Review by Charles Cassady, Jr.

*Note: As with last year’s 31 Days of Halloween marathon of horror movie reviews, we’ll be diving deep into the new release section looking for modern horror fare, hoping for the best, but frankly expecting the worst.*

Some day I’ll really regret not giving CHILDREN OF THE NIGHT a higher rating. Ivan Noel’s Argentinian dark-comedy vampire flick has chintzy digital production values that come through glaringly even on the small screen. Yet it boasts an imagination quotient and wit higher than its budget. When a blockbuster $100 million Hollywood remake opens in the multiplexes (its pointless sequels already posed to compete with INSIDIOUS 4 MEETS LAST EXORCISM 6 in causing teen riots at the Cinemark Valley View), I’ll really, really miss the hominess of this original, which was concocted under the title LIMBO.
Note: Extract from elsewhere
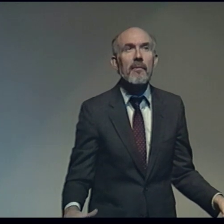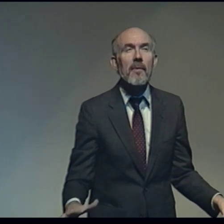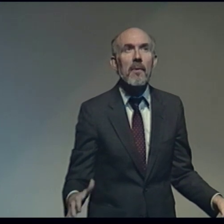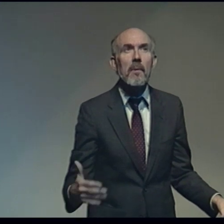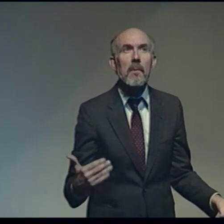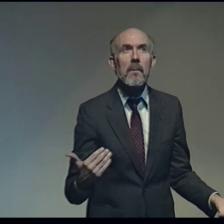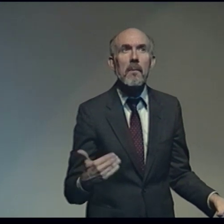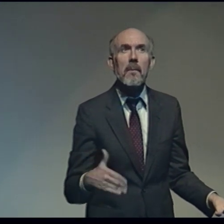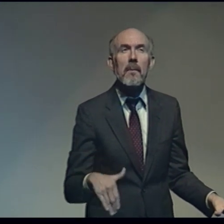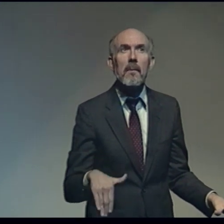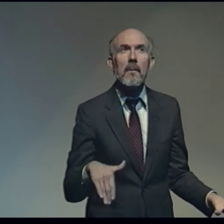...and I was blown away.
That’s the name of a curious rural orphanage outside Buenos Aries, visited by big-city journalist Alicia (Sabrina Ramos), in one of those roles that I fear influences too many of us to become underemployed journalists; she just sort of goes on the adventure and never seems at all concerned with deadlines or writing or stuff. Really, for much of the movie I thought she was a visiting nurse). Children at Limbo all suffer from a “photosensitive” disorder that keeps them dormant during the day, but fully active, healthy tykes, playing in the yard at night.

When Ana recognizes kids from old missing-children posters, and one face familiar even from her own childhood, she is told that, yes, these are all juvenile vampires, from toddlers to adolescents. Some are, despite appearances, many decades old. They were all bitten and exsanguinated at one time or another by irresponsible adult vampires (which, we are told, is an undead indulgence no different than mortal human gourmands eating veal). Now ageless bloodsuckers, the children are guarded and carefully raised in an atmosphere of sort-of-innocence, roughly according to Catholic Church strictures. Though encouraged to only drink animal blood – at first - they remain dangerous nonetheless.

But on the outskirts of the property lurks a black-clad squad of vampire-slaying grownups, and these folks, Alicia realizes, are worse. Fortunately, Limbo has a particularly powerful defender.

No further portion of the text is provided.